SOBRE A CULTURA DO ÓDIO

      Podemos perceber na internet a propagação de ideias de cunho discriminatório e violento em relação a certas classes e segmentos sociais. Longe de ser uma novidade, a cultura do ódio se caracteriza por uma negação radical da diferença e da alteridade. O pobre, o negro, o homessexual e até a mulher costumam ser os alvos preferidos do "haters".
         Caetano explica "(...) porque Narciso acha feio o que não é espelho" e de cara já podemos refletir sobre o estranhamento no encontro com o outro. O outro é tudo aquilo qual não pertenço, não conheço e não me aproximo, é o campo do desconhecido.
      Numa sociedade em que o narcisismo e a estetização do eu são práticas comuns e amplamente estimuladas, onde encontramos parâmetros claros e restritos do ideal comportamento e sociabilidade, o campo da diferença pode ganhar ares sombrios, alvo de projeções de tudo o que é mau, feio e incorreto.

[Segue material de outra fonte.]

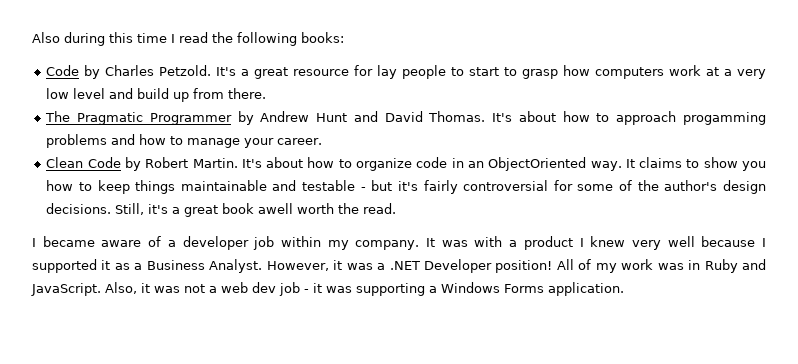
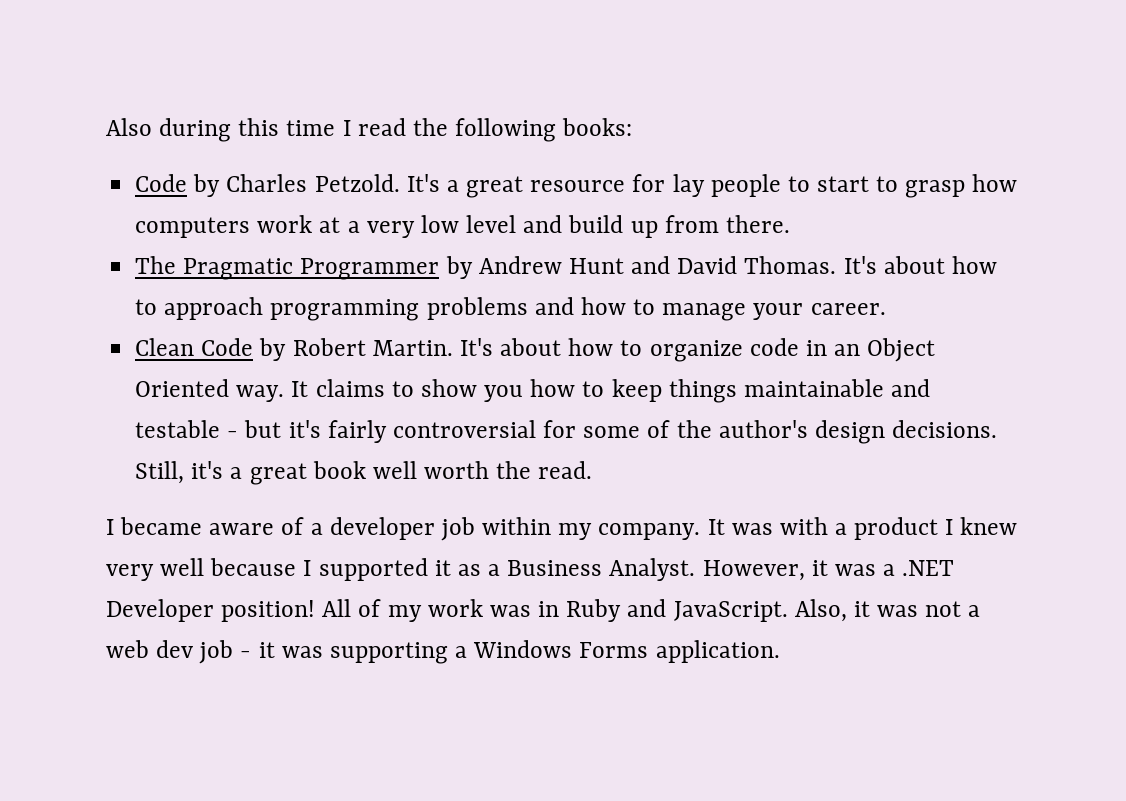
[683,112,767,125] progamming -> [270,299,420,321] programming
[488,157,587,171] ObjectOriented -> [867,338,936,362] [135,379,230,397] Object Oriented
[258,203,294,214] awell -> [372,461,417,479] well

  Podemos dizer, que hoje, sofremos uma grande pressão homogeneizadora, onde as subjetividades se podam à serviço do capital e devem escolher entre pacotes pré-prontos de estar no mundo. Encontrar os menus é fácil: hipster, nerd, mãe, religioso, entre outros. Qualquer matiz diferente ou pequena subversão já provoca o olhar inquisitor. Pense nas grávidas tatuadas, nos idosos que fazem sexo, nos nerds religiosos, nos casais gay que tem filhos. Imagine agora as possíveis reações ao encontro de um outro que optou pela mais radical singularidade, uma forma totalmente nova de ser e estar em cada espaço-papel.
      Os novos feudos, os shoppings, a TV, as grandes empresas e em alguns momentos a própria internet ditam as regras do como ser, como vestir, como andar, o que comer, como ser chic (vide Glória Khalil) e tantas outras normas disfarçadas de moda. Por que norma? Pois o desvio do padrão pode provocar o ódio e o desprezo dos demais.
      A escolha de qualquer forma pronta de ser equivale a alienação do próprio desejo e da própria conjuntura social em que vivemos. A consequência é a intolerância impensada dirigida aos agentes das pequenas forças que rompem as grades engessadas das exigências sociais e ameaçam nossa forma frágil (porque não conectada com a realidade do desejo), adaptada e imóvel de estar no mundo. Afinal, o que seria da sociedade como a conhecemos se todos agissem conforme seus impetos mais singulares? Trabalharíamos 8 horas para gerar um lucro que não nos beneficia? Passaríamos 4 horas no trânsito urbano? Consumir realmente seria uma opção para a realização pessoal? Superar o outro bastaria como parâmetro de sucesso?
       O ódio poderia surgir exatamente pela ameaça a esse eu fraco e opaco, tão pouco pautado no desejo e numa reflexão singular sobre o mundo e a vida. Podemos lembrar também dos estudos sobre comportamento coletivo onde é apontado um determinado padrão: o ódio de um grupo dirigido a outro aumentaria o sentimento de coesão e indentidade grupal do grupo opressor. O que poderia indicar o uso das normatizações a serviço da manutenção do status quo social.
      Talvez nos falte entender que as pequenas rupturas não são o início de um colapso social, mas o começo de um novo tempo, em que a diversidade, o compartilhamento e a solidariedade nos tornarão mais ricos de alma, mais felizes do sexo e no amor, mais livres na mente e mais inteiros no agir.